Former slave fisherman Myint Naing spent 22 years in captivity before returning to his home in Myanmar

So often, journalists are quick to dismiss stories that have been done before, especially those that have been written over and over again. But what if you could take a subject everyone has known about for years—an open secret—and make it your own, breaking news and linking unspeakable abuse occurring in Southeast Asia’s oceans back to American dinner tables? That’s exactly what my Associated Press colleague Robin McDowell and I set out to do when we began a yearlong investigation exposing modern-day slavery in the fishing industry’s gritty underworld.

Migrant workers from the poorest parts of Thailand, along with neighboring Myanmar, Cambodia, and Laos are routinely sold onto Thai fishing boats that end up thousands of miles away in foreign waters for up to years at a time. Those lucky enough to return have long told of the horrors experienced at sea—brutal beatings, 22-hour shifts, no medicine, a lack of food, unclean water, and bodies stashed in the freezer or tossed overboard.

What is less known—and much harder to prove—is that their catch is transported from the open sea back to Thailand where it’s processed and shipped worldwide as part of the country’s $7 billion annual seafood export business. Our reporting showed everything from the fake crab in your California roll to the food in your cat’s bowl could have been caught by slaves.

How did we do it?

After months of dogged reporting and networking, we essentially uncovered a slave island in a remote corner of Indonesia, complete with men locked in a cage and a company graveyard filled with dozens of fishermen buried under fake Thai names.

It was an explosive story on its own, but it wasn’t enough. We were determined to name names.

We used satellites to track a refrigerated cargo ship filled with slave-caught fish from the Indonesian dock to Thailand. From there, we spent four nights in a truck following load after load of seafood being delivered to cold storage facilities, processing plants, and the country’s largest fish market.
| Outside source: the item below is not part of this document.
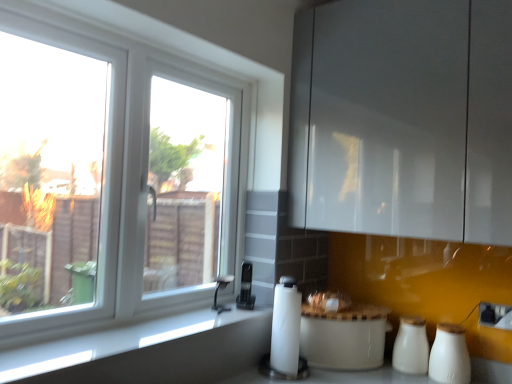
The image size is (512, 384). Identify the location of free spot above white glossy rice cooker at center, marked as the second appliance in a left-to-right arrangement (from a real-world perspective). (324, 302).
Once we nailed down that some of these smaller companies were selling to two major Thai exporting businesses, California-based reporter Martha Mendoza started connecting the dots.

She used U.S. Customs records to determine that tainted fish can wind up in the supply chains of some of America’s biggest stores including Wal-Mart, Kroger, Albertsons, and Safeway, along with the nation’s largest food distributor, Sysco. It can also find its way into the supply chains of some of the most popular brands of canned pet food, including Fancy Feast, Meow Mix, and Iams.

Sometimes the best reporting comes from taking a new look at an old story

But even after we had all of this, we still could not run the story until we knew the slaves quoted and shown on camera were safe. We asked the International Organization for Migration to help, and they worked with Indonesian authorities to move the identified men off the island and into a secure shelter ahead of publication.

Just over a week after our story ran, the Indonesian government made a dramatic rescue—freeing more than 300 slaves from the island. Since then, more than 800 men and counting have been repatriated, arrests have been made, businesses have cut ties with tainted suppliers, a Congressional hearing has been held, and U.S. federal legislation has been written.

Proof that sometimes the best reporting comes from taking a new look at an old story.